Acrania avait mis les pieds dans le pat du deathcore avec un «
The Beginning of the End » qui n'avait rien d'une fin annoncée : EP tenu et d'une sauvagerie sans bornes, la bouchée faisait attendre la suivante l'oreille aux aguets. Le label Unique Leader donne cette opportunité en sortant leur premier album, «
Totalitarian Dystopia », deux ans après la formation du groupe en
2012. Et avec cet album, le quatuor britannique ne se contente pas de transformer l'essai, mais carrément de défoncer le machin en forme de H qui sert de but (les puristes du rugby me pardonneront la métaphore mal renseignée).
Prenons d'abord l'album tel qu'il est, sans rien savoir du groupe, des textes, du concept.
Nous avons à faire à du deathcore lourd au son crasseux et rampant, une sorte de
Carnifex pachydemique, dont, pour n'en citer qu'un pour le moment, le morceau très, très death « A Gluttonous Abomination » serait l'illustration parfaite, avec sa construction fragmentaire et son ambiance rampante, tel ce glouton dictatorial dessiné en cover (on y reviendra, à cette pochette...). La production des plus tranchantes aiguise des riffs qu'on pourrait qualifier de répétitifs à juste titre, aux rythmiques semblables et n'évitant pas certains écueils comme un recours parfois trop fréquent aux harmoniques sur « Servants of
Hypocrisy » ou « Lobotmise, Deshumanise,
Negate » (l'abondance des harmoniques dans le jeu d'un guitariste ayant, soit dit en passant, le don de m'agacer, donnant l'impression qu'elles sont utilisées quand on ne sait pas comment clore une phrase musicale..).
En soi donc, on statuerait que les chansons de l'album forment une bonne petite galette de deathcore pareille à des centaines. Sauf que, «
Totalitarian Dystopia » est viscéralement lié à sa thématique, et par elle-même prend toute sa profondeur. C'est la retranscription auditive d'un univers détestable, et totalitaire, représenté magnifiquement par une pochette glaçante et évocatrice, et un titre qui ne l'est pas moins.

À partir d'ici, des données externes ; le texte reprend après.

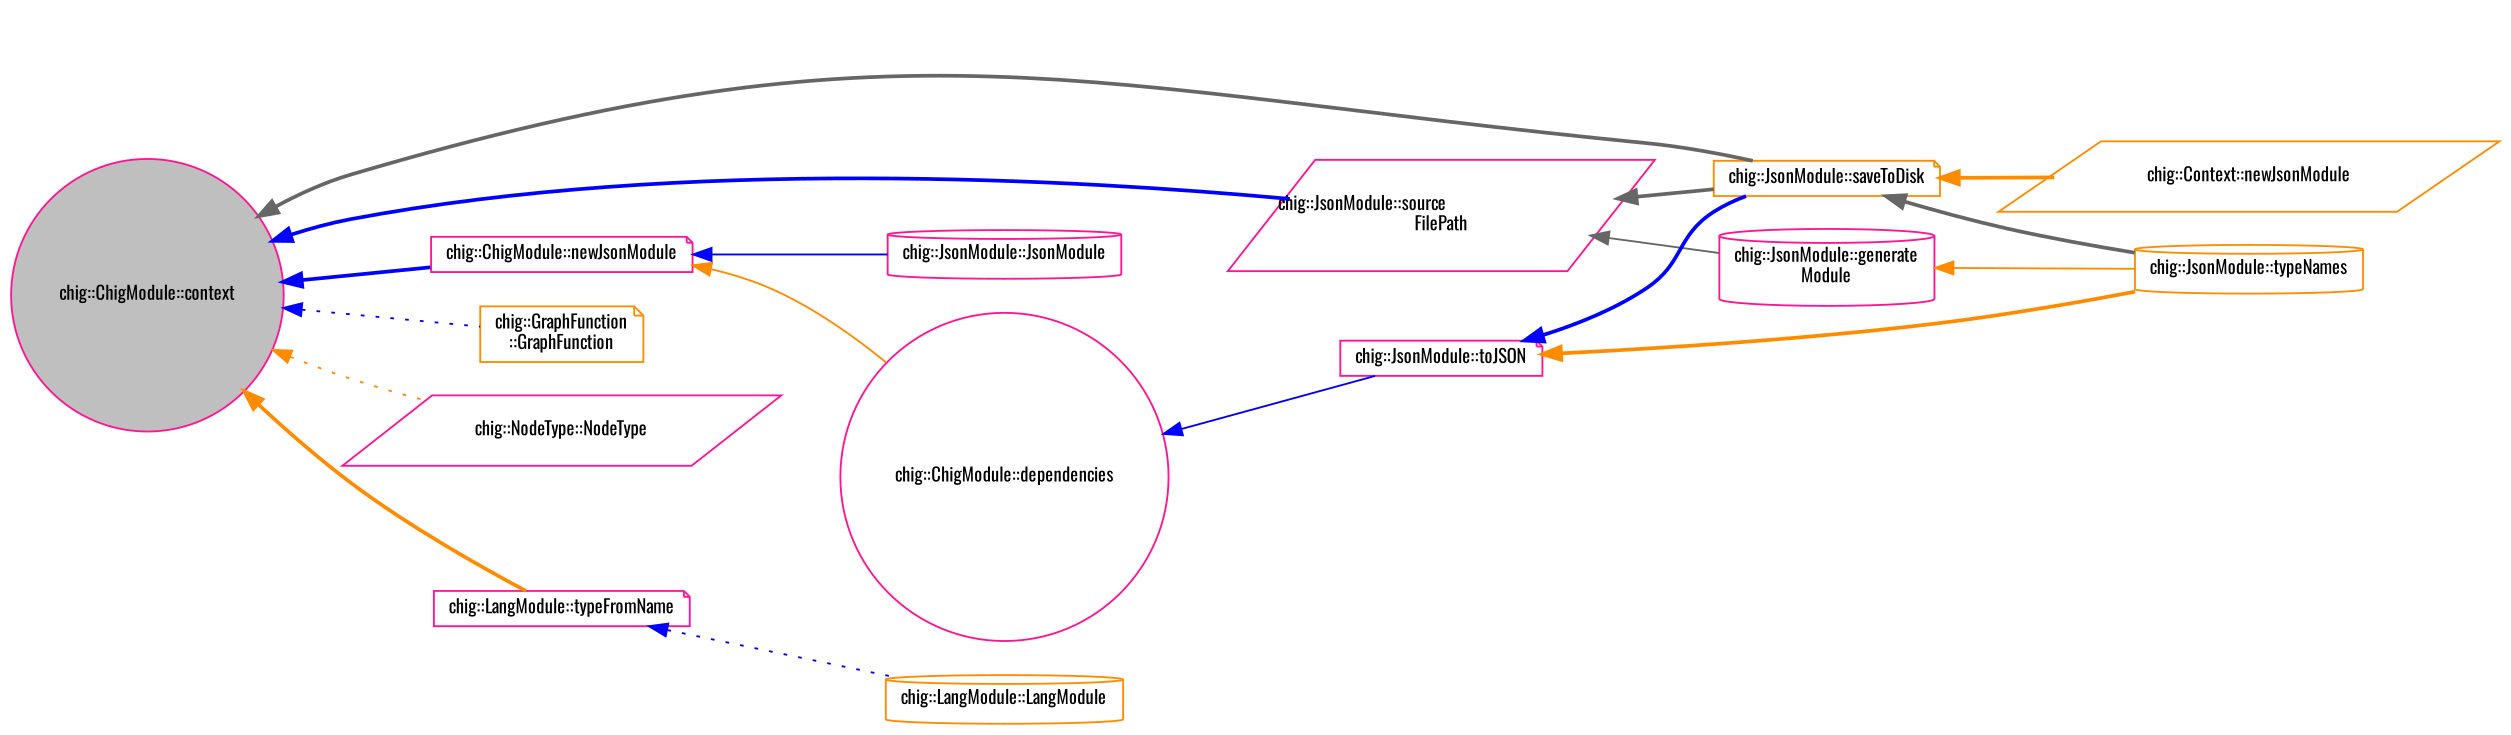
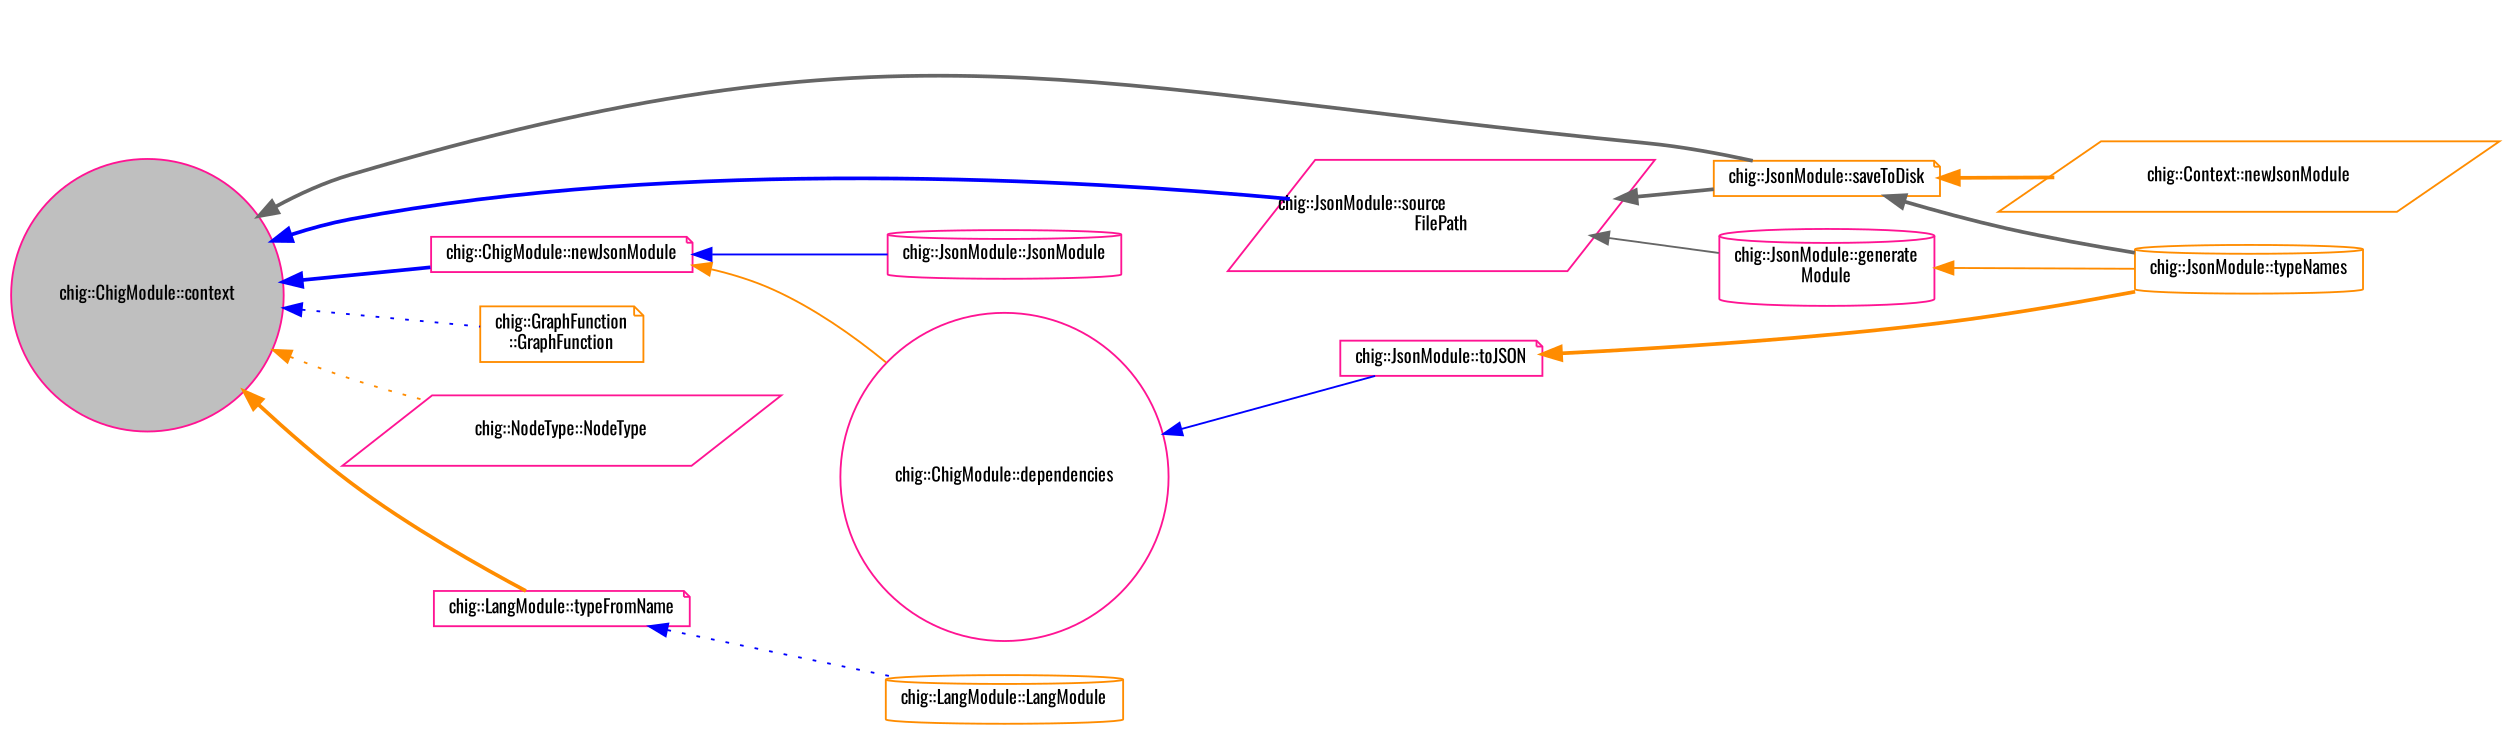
  digraph {
    fontname=Oswald
    rankdir=LR
    node [color=deeppink fillcolor=white fontname=Oswald fontsize=10 shape=note style=filled]
    edge [color=blue dir=back fontname=Oswald fontsize=10 labelfontname=Helvetica labelfontsize=10 style=bold]
    n1 [fillcolor=grey75 fontcolor=black height=0.2 label="chig::ChigModule::context" shape=circle width=0.4]
    n2 [height=0.2 label="chig::ChigModule::newJsonModule" width=0.4]
    n3 [color=darkorange height=0.2 label="chig::JsonModule::saveToDisk" width=0.4]
    n4 [color=darkorange height=0.2 label="chig::GraphFunction\l::GraphFunction" width=0.4]
    n5 [height=0.2 label="chig::NodeType::NodeType" shape=parallelogram width=0.4]
    n6 [height=0.2 label="chig::JsonModule::source\lFilePath" shape=parallelogram width=0.4]
    n7 [height=0.2 label="chig::LangModule::typeFromName" width=0.4]
    n8 [height=0.2 label="chig::ChigModule::dependencies" shape=circle width=0.4]
    n9 [height=0.2 label="chig::JsonModule::JsonModule" shape=cylinder width=0.4]
    n10 [color=darkorange height=0.2 label="chig::JsonModule::typeNames" shape=cylinder width=0.4]
    n11 [color=darkorange height=0.2 label="chig::Context::newJsonModule" shape=parallelogram width=0.4]
    n12 [height=0.2 label="chig::JsonModule::generate\lModule" shape=cylinder width=0.4]
    n13 [color=darkorange height=0.2 label="chig::LangModule::LangModule" shape=cylinder width=0.4]
    n14 [height=0.2 label="chig::JsonModule::toJSON" width=0.4]
    n1 -> n2
    n1 -> n3 [color=gray40]
    n1 -> n4 [style=dotted]
    n1 -> n5 [color=darkorange style=dotted]
    n1 -> n6
    n1 -> n7 [color=darkorange]
    n2 -> n8 [color=darkorange style=solid]
    n2 -> n9 [style=solid]
    n3 -> n10 [color=gray40]
    n3 -> n11 [color=darkorange]
    n6 -> n3 [color=gray40]
    n6 -> n12 [color=gray40 style=solid]
    n7 -> n13 [style=dotted]
    n8 -> n14 [style=solid]
    n12 -> n10 [color=darkorange style=solid]
-   n14 -> n3
    n14 -> n10 [color=darkorange]
  }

D'où la lourdeur, d'où la répétition...
S'il y a violence, s'il y a révolte, elle est tout de suite réprimée : ainsi prennent tout leur sens le changement de rythme pertinent au beau milieu de la piste «
Totalitarian Dystopia », l'outro apocalyptique de « Disullision in a Discordant System » (chorus hurlants et blast traumatisant à l'appui) et surtout l'excellent «
Survival Sequence » qui enjambe les barrières de son genre musical, adoptant successivement introduction néo-metal, solo de guitare inspiré très mélodique et sensible sur des accords plaqués tombant avec poids, et head-banging triste non loin d'un
Cathedral (période «
Forest of
Equilibrium ») sur fond sonore de journal télévisé... Des audaces, des variations de composition qui lorgnent vers un metal plus progressif.
«
Totalitarian Dystopia » n'est pas exactement à ressentir comme un album bateau, mais comme un film ou un roman (« 1984 » si
Orwell avait été punk), une œuvre dans laquelle on subit un voyage forcé et étouffant. On se prend facilement à rêver (ou cauchemarder) d'un concept-album, d'un disque somme, explorant cette société imaginée par
Acrania avec plus d'ampleur créative. Mais c'est un disque qui a l'évidence malheureuse d'une dictature.
Une telle cohérence, et un album si habité... C'est difficile de faire beaucoup mieux.